> **Activity**:
Report the count of lines in the records that contain "crack", without any added text.

Items from a data source:
-- Opening Marker --

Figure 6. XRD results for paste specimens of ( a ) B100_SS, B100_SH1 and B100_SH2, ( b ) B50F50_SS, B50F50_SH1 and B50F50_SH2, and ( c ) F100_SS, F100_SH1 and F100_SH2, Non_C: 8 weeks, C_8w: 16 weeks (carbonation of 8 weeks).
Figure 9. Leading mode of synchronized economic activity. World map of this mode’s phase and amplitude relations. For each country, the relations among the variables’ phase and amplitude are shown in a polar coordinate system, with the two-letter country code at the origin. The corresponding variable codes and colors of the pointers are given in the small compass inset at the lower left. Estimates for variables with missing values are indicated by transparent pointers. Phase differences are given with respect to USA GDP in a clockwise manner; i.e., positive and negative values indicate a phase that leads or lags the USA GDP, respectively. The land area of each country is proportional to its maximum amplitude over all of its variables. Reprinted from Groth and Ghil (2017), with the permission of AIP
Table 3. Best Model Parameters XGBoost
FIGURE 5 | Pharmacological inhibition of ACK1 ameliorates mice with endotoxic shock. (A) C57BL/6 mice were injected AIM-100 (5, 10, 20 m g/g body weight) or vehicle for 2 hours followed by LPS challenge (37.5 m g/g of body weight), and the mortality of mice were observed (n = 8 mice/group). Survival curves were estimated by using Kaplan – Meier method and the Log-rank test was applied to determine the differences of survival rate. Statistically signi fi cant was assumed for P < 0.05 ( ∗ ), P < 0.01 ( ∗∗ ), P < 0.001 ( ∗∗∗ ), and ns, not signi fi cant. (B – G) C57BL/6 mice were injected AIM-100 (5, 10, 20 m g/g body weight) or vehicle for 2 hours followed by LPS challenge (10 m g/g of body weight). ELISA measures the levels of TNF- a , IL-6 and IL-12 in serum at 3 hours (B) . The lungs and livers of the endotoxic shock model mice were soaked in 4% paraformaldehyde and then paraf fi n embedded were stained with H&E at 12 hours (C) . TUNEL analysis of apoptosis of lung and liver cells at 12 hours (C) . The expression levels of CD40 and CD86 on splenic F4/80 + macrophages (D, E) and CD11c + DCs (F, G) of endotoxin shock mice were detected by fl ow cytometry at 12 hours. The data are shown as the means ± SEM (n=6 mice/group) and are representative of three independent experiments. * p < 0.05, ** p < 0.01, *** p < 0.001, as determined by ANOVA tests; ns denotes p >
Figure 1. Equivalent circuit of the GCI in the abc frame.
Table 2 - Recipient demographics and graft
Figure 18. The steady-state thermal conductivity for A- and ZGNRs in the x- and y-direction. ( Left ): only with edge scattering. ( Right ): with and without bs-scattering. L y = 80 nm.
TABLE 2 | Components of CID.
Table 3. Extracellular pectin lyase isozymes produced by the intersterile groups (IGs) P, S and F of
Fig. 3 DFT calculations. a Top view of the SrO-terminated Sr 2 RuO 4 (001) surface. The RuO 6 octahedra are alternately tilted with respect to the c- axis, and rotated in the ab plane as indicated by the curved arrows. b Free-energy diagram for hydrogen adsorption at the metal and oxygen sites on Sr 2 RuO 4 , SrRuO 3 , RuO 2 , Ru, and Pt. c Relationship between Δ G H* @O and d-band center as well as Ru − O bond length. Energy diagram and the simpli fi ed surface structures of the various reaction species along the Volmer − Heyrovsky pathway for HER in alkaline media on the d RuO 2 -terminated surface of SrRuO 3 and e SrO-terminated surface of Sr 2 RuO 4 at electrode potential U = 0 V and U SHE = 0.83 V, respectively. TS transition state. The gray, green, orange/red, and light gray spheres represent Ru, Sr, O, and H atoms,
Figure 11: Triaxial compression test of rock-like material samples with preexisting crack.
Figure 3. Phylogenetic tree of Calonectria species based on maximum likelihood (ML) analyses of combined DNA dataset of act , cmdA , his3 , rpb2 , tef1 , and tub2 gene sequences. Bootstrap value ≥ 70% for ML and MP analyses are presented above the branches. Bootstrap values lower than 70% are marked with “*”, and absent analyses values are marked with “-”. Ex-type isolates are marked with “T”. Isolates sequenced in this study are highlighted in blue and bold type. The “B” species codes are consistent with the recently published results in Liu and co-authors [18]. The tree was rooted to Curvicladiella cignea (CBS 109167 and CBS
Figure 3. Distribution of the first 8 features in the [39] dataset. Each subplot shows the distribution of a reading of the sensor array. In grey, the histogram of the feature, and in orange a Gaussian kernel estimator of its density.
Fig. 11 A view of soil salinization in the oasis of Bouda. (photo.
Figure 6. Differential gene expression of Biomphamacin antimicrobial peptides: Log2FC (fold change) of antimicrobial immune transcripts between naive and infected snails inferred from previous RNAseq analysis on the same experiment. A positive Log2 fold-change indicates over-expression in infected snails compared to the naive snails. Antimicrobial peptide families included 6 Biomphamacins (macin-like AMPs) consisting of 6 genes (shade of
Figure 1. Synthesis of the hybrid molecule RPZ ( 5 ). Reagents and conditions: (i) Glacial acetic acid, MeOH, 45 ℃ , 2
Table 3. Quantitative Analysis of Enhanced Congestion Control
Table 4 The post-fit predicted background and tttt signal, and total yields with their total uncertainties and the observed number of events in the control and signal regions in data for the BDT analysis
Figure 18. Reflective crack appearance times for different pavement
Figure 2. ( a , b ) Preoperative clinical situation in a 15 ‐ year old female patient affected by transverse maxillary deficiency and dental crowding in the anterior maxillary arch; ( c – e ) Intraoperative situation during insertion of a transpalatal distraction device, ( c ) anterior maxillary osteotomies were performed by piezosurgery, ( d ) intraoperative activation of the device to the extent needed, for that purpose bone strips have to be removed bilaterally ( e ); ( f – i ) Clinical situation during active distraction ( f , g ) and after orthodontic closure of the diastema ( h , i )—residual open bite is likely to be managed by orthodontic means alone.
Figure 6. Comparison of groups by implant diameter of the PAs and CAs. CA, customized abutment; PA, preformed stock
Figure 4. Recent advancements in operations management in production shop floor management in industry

-- Closing Marker --

> **Written response**:
2